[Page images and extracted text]
=== Begin Enclosure ===
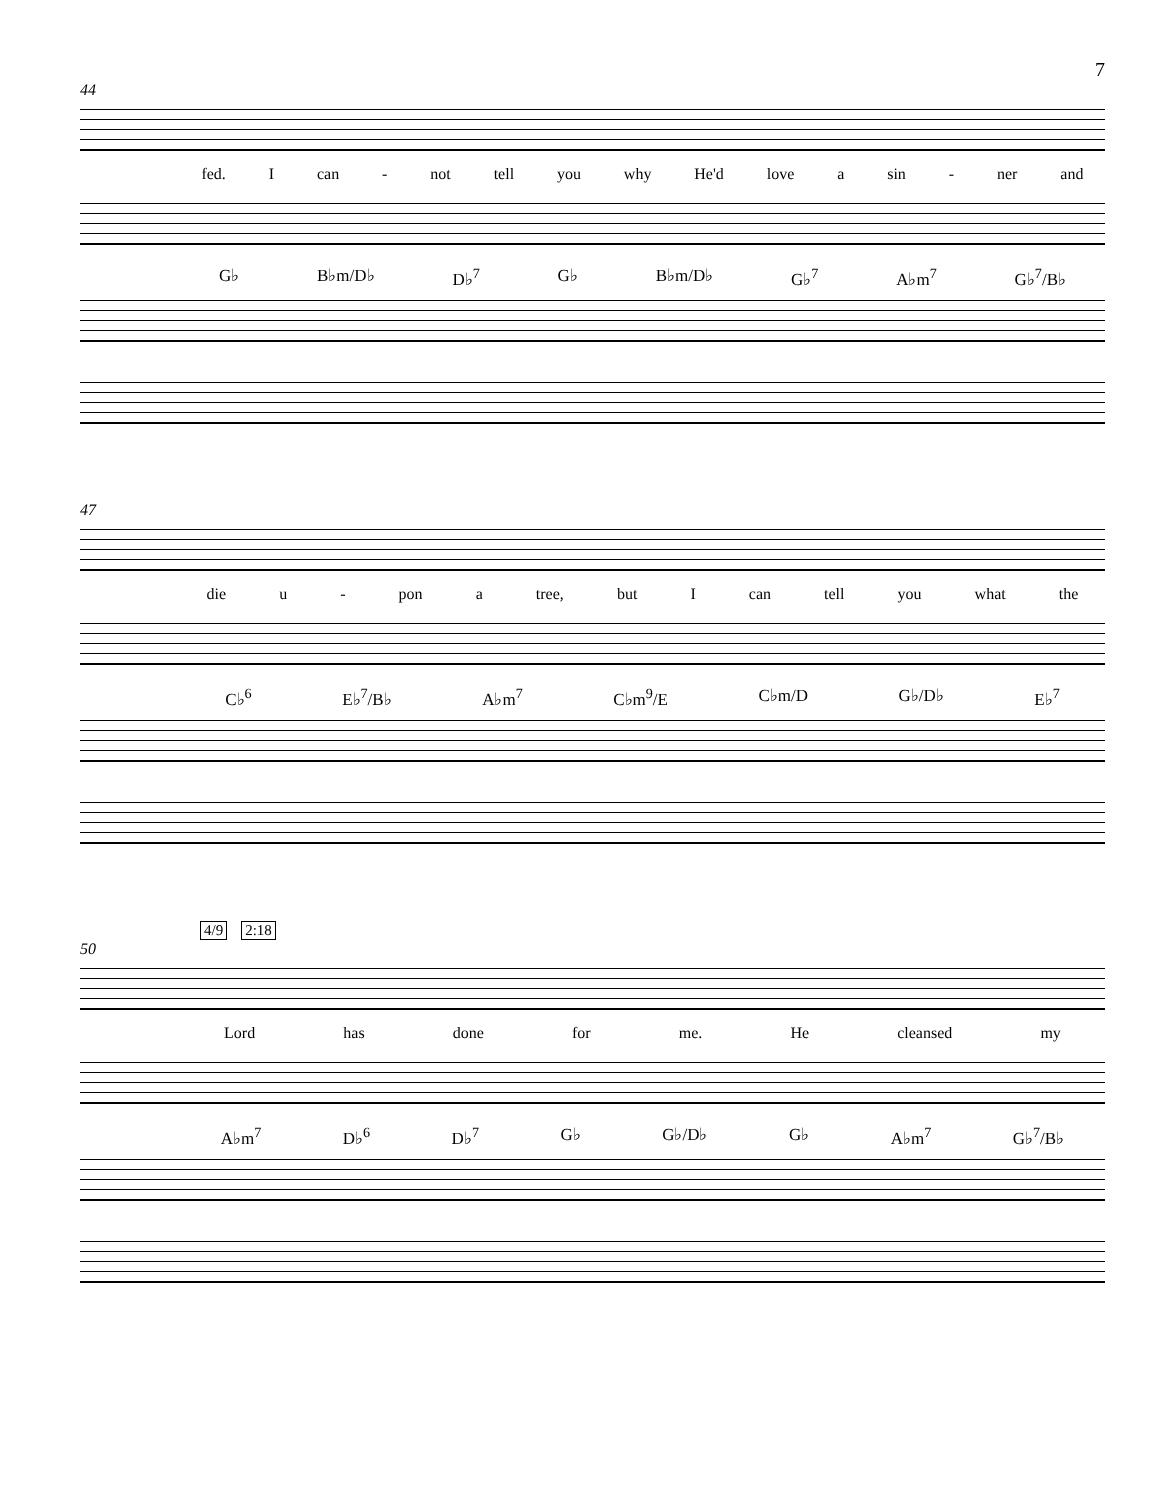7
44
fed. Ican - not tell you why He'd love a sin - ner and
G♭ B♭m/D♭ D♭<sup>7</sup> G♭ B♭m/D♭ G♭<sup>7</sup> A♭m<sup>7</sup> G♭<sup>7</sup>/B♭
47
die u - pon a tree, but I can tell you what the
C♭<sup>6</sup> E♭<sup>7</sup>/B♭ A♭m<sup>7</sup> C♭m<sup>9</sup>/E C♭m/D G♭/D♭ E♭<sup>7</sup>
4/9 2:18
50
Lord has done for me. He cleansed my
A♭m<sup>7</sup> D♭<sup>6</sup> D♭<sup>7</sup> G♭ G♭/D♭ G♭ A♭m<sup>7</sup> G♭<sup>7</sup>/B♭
=== End Enclosure ===
=== Begin Enclosure ===
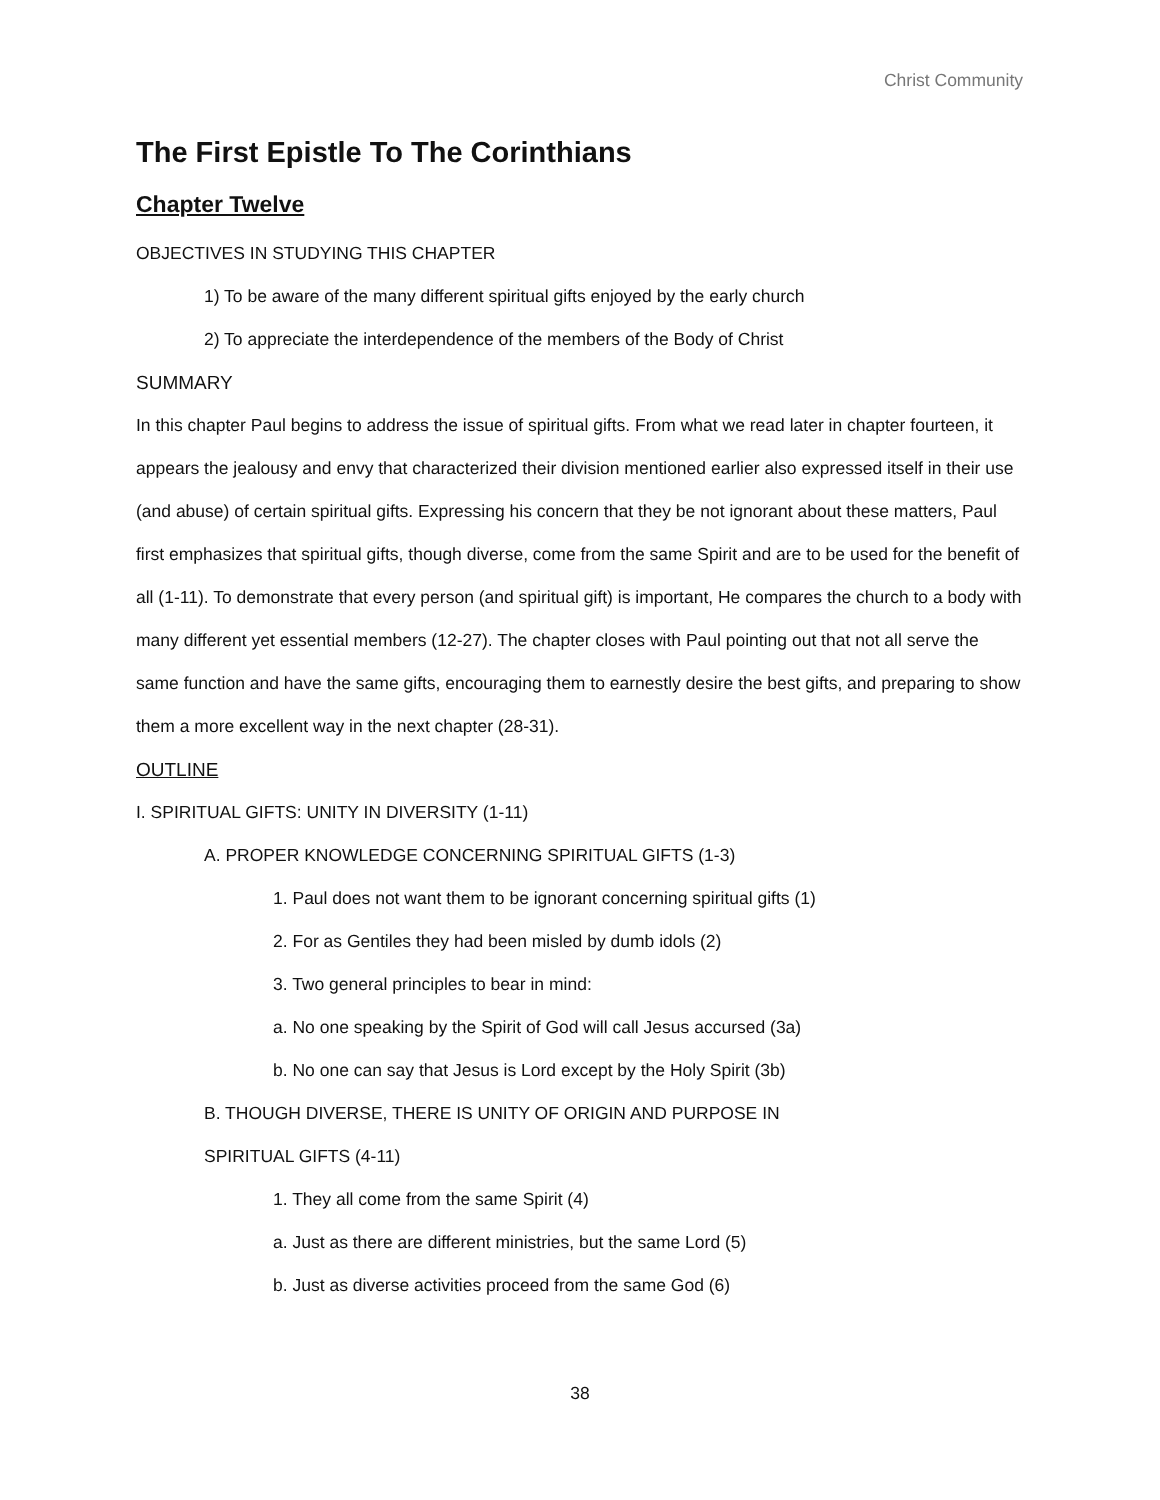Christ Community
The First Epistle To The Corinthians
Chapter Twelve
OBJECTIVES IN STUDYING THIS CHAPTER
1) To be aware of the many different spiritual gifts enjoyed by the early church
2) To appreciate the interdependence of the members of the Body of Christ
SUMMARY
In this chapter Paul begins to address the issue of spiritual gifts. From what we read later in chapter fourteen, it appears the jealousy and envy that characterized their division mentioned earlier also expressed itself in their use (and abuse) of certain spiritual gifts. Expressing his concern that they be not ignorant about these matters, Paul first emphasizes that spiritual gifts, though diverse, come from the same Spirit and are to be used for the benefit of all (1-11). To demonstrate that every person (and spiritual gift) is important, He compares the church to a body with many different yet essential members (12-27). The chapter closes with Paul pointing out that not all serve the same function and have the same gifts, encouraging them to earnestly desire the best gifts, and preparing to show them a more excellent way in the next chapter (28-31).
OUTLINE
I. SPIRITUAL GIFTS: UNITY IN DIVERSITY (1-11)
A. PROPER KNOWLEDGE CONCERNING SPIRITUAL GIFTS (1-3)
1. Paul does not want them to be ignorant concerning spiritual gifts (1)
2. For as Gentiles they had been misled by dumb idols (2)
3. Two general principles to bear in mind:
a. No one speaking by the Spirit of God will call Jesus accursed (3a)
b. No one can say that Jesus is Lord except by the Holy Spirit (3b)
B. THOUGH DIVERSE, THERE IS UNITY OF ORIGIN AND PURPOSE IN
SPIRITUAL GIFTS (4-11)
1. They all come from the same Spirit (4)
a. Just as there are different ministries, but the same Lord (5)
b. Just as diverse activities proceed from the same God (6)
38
=== End Enclosure ===
=== Begin Enclosure ===
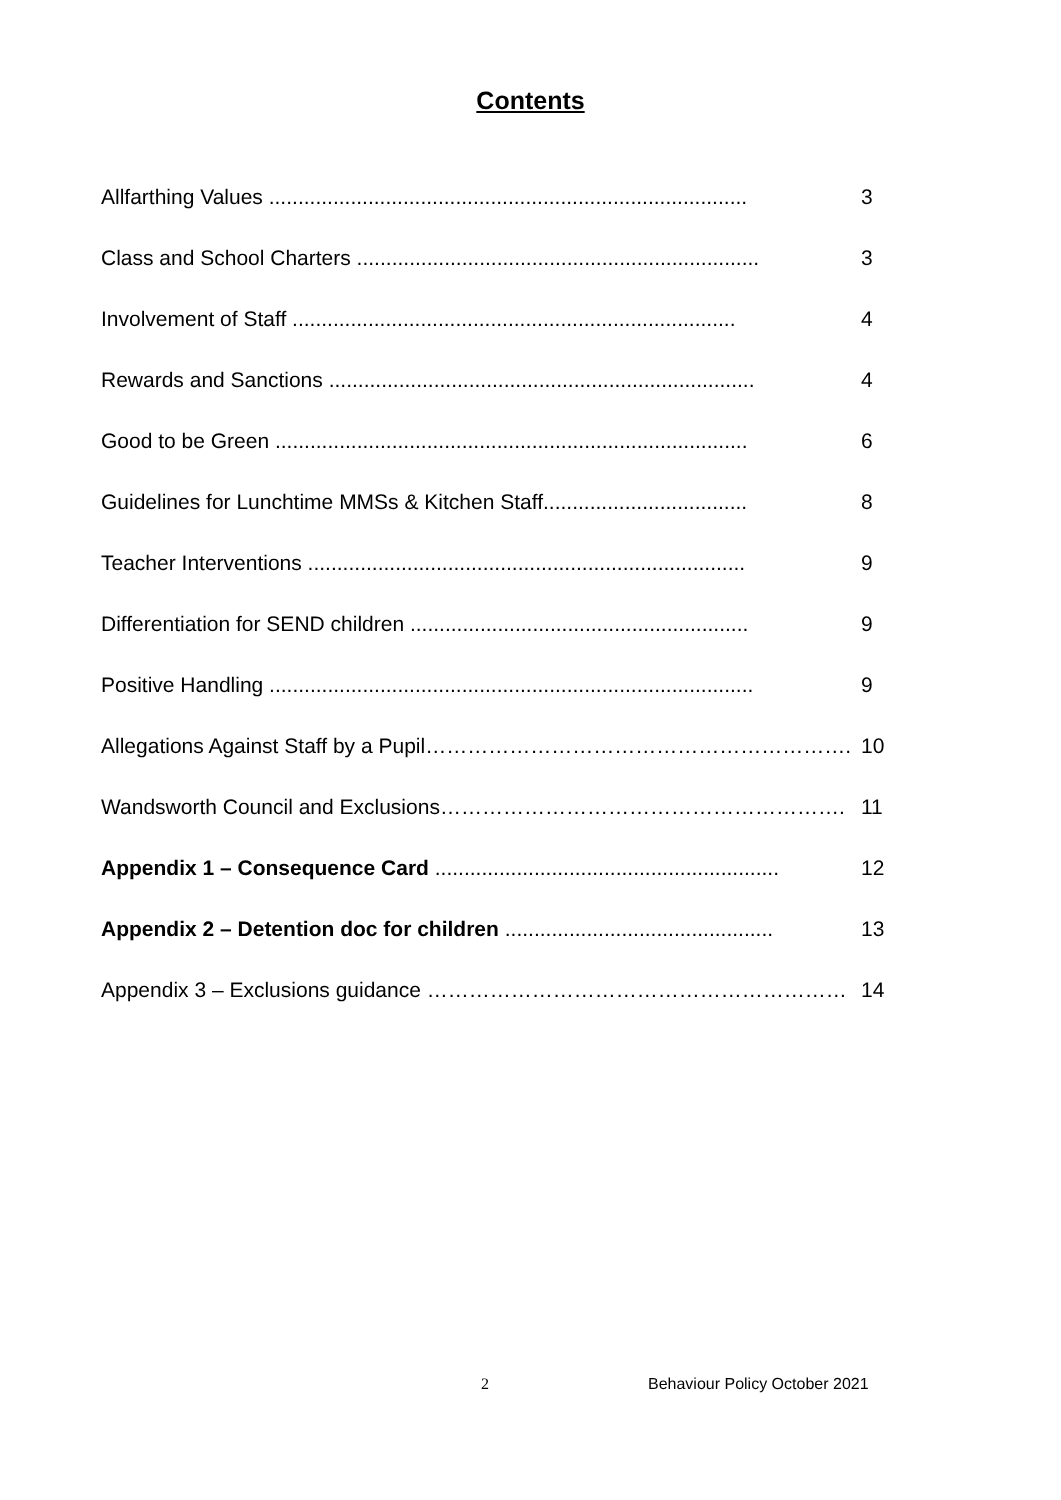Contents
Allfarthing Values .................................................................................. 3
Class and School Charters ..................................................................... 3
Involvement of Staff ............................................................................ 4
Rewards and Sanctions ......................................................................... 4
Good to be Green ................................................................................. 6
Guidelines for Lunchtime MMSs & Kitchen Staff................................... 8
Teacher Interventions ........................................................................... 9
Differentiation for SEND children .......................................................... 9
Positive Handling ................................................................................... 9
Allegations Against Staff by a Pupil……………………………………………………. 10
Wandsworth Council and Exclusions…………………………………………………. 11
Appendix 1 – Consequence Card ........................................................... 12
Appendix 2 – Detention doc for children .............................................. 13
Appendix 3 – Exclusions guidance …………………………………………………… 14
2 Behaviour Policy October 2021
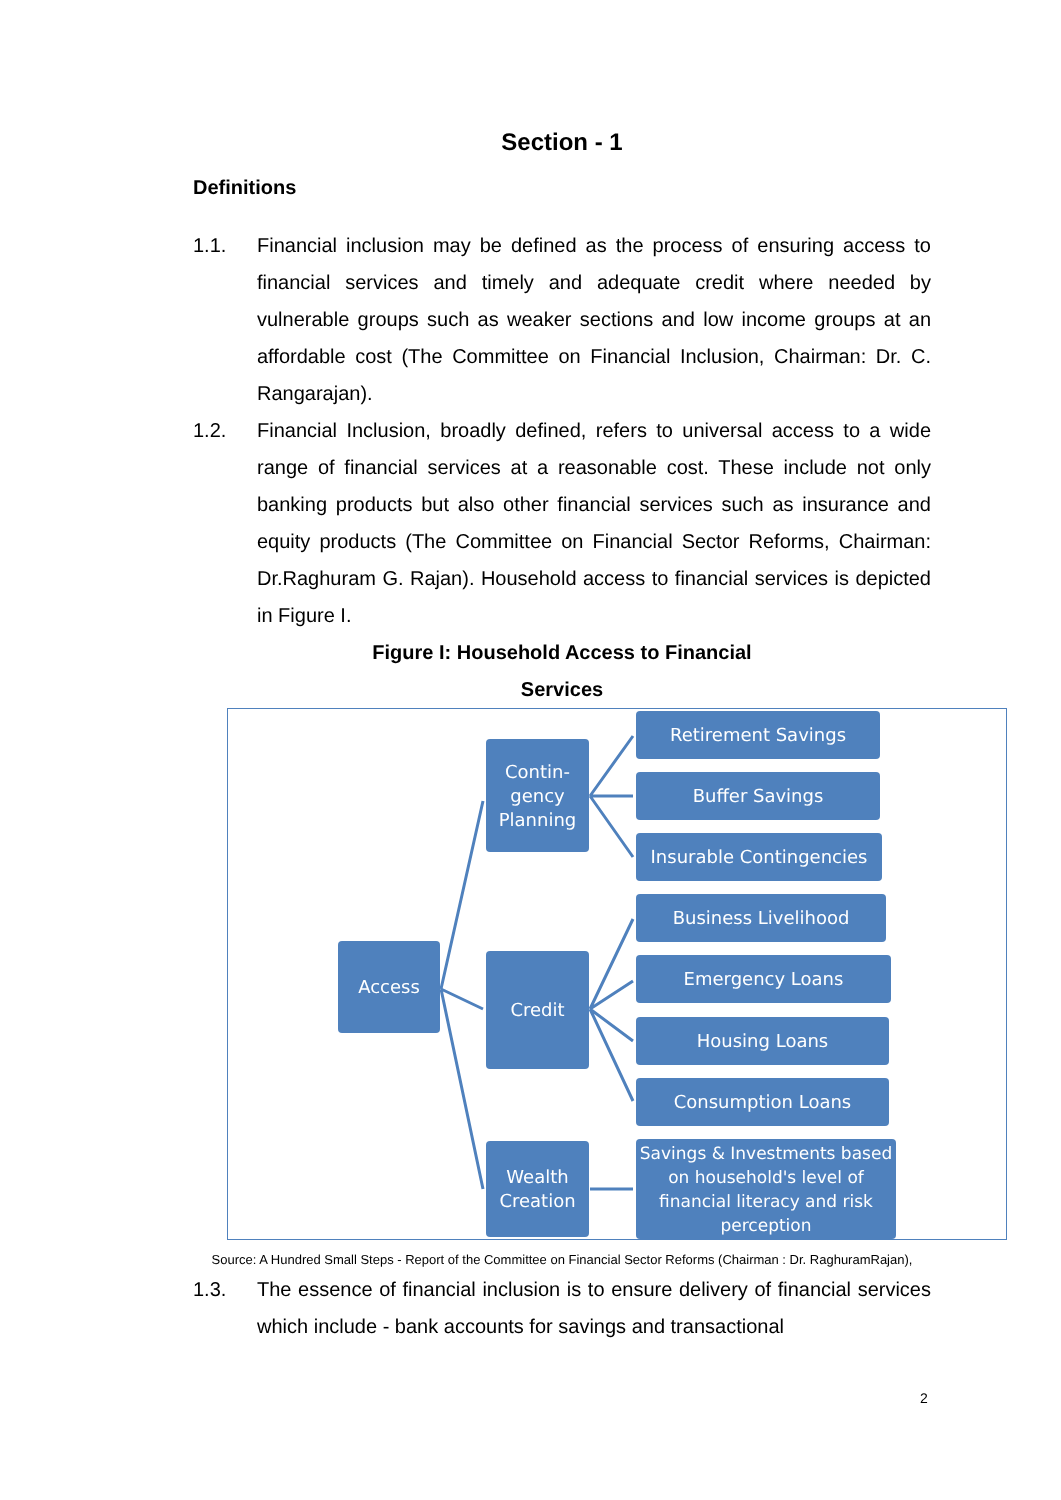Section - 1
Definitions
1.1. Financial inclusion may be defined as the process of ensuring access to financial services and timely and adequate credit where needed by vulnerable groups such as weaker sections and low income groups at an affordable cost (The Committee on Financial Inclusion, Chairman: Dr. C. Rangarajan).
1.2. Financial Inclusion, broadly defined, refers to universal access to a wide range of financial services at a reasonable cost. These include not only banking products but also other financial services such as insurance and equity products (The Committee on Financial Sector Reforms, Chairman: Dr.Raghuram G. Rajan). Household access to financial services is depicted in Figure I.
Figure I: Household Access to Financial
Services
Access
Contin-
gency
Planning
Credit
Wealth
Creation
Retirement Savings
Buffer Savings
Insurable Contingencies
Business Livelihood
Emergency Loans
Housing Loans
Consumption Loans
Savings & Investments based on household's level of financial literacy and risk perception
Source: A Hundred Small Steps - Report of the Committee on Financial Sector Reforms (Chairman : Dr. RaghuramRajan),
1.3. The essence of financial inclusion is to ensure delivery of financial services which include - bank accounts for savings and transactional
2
=== End Enclosure ===
Go through the records above, find every line with the word "Just", and list those lines.

**ANSWER SECTION:**
a. Just as there are different ministries, but the same Lord (5)
b. Just as diverse activities proceed from the same God (6)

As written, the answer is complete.